-- Reading passage follows --

On October 26, 2023, Canadian
Solar announced e-STORAGE, which is part of its majority-owned
subsidiary CSI Solar, was awarded a supply and integration
contract for 1 GWh DC of energy storage solutions for DEPCOM Power,
Inc. and DEPCOM's customer, Tucson Electric Power, in Arizona.
On September 20, 2023, Canadian
Solar announced it successfully finalized approximately 4 GW of
solar module contracts during the 2023 RE+ show in Las Vegas. The contracts are expected to be
serviced by both its upcoming Texas factory and its expanded Thailand module factory.
On September 11, 2023, Canadian
Solar announced it received the "Canadian Solar TOPCon Technology
Review Report" from DNV, an esteemed independent third-party expert
in product certification, risk management, and assurance. Canadian
Solar's TOPCon 210 mm and 182 mm cell-based bifacial modules have
been considered by DNV as having high reliability and low LCOE,
reinforcing the economic viability of Canadian Solar's advanced
technology.

-- Reading passage concluded --
-- Records shown follows --

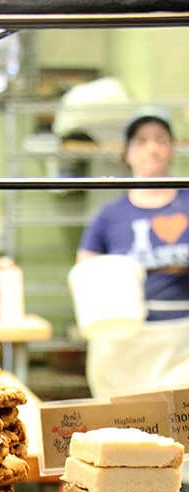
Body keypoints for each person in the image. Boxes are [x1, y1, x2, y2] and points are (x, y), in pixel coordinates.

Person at [74, 108, 189, 398]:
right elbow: (87, 271)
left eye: (161, 140)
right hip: (126, 343)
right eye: (142, 141)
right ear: (127, 153)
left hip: (183, 341)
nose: (152, 148)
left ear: (172, 149)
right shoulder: (110, 216)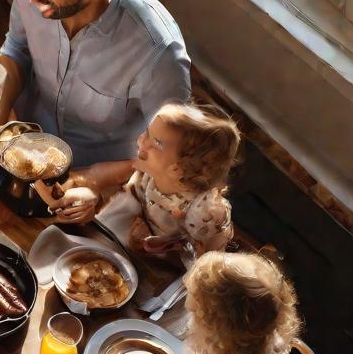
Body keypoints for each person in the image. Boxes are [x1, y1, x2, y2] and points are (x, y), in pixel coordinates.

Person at [0, 0, 191, 168]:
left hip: (98, 178)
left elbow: (171, 157)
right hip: (24, 143)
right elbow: (17, 48)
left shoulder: (160, 53)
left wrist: (96, 181)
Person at [41, 103, 241, 257]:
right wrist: (95, 197)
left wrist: (160, 247)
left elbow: (202, 267)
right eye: (146, 132)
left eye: (155, 142)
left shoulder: (203, 214)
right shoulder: (147, 174)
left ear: (177, 168)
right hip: (137, 250)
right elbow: (126, 200)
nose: (140, 141)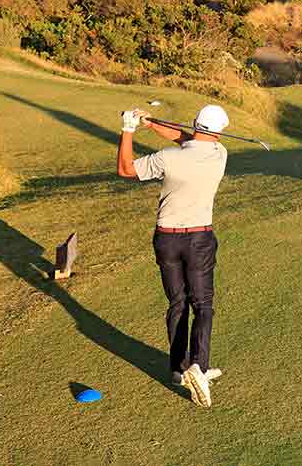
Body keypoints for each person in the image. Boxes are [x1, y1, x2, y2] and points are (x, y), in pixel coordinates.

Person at [116, 104, 230, 407]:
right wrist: (151, 123)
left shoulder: (168, 158)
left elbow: (126, 169)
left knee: (177, 302)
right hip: (199, 239)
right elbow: (187, 139)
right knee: (203, 305)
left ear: (195, 124)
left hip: (166, 239)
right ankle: (198, 368)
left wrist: (130, 129)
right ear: (218, 132)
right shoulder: (221, 155)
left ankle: (179, 370)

-- Records shown concluded --

Work instructions: Copy the Canadian Solar news excerpt starting at "On September 20, 2023, Canadian" and ending at "technology.", and change every "DNV" to "the reviewer".

Written response:
On September 20, 2023, Canadian
Solar announced it successfully finalized approximately 4 GW of
solar module contracts during the 2023 RE+ show in Las Vegas. The contracts are expected to be
serviced by both its upcoming Texas factory and its expanded Thailand module factory.
On September 11, 2023, Canadian
Solar announced it received the "Canadian Solar TOPCon Technology
Review Report" from the reviewer, an esteemed independent third-party expert
in product certification, risk management, and assurance. Canadian
Solar's TOPCon 210 mm and 182 mm cell-based bifacial modules have
been considered by the reviewer as having high reliability and low LCOE,
reinforcing the economic viability of Canadian Solar's advanced
technology.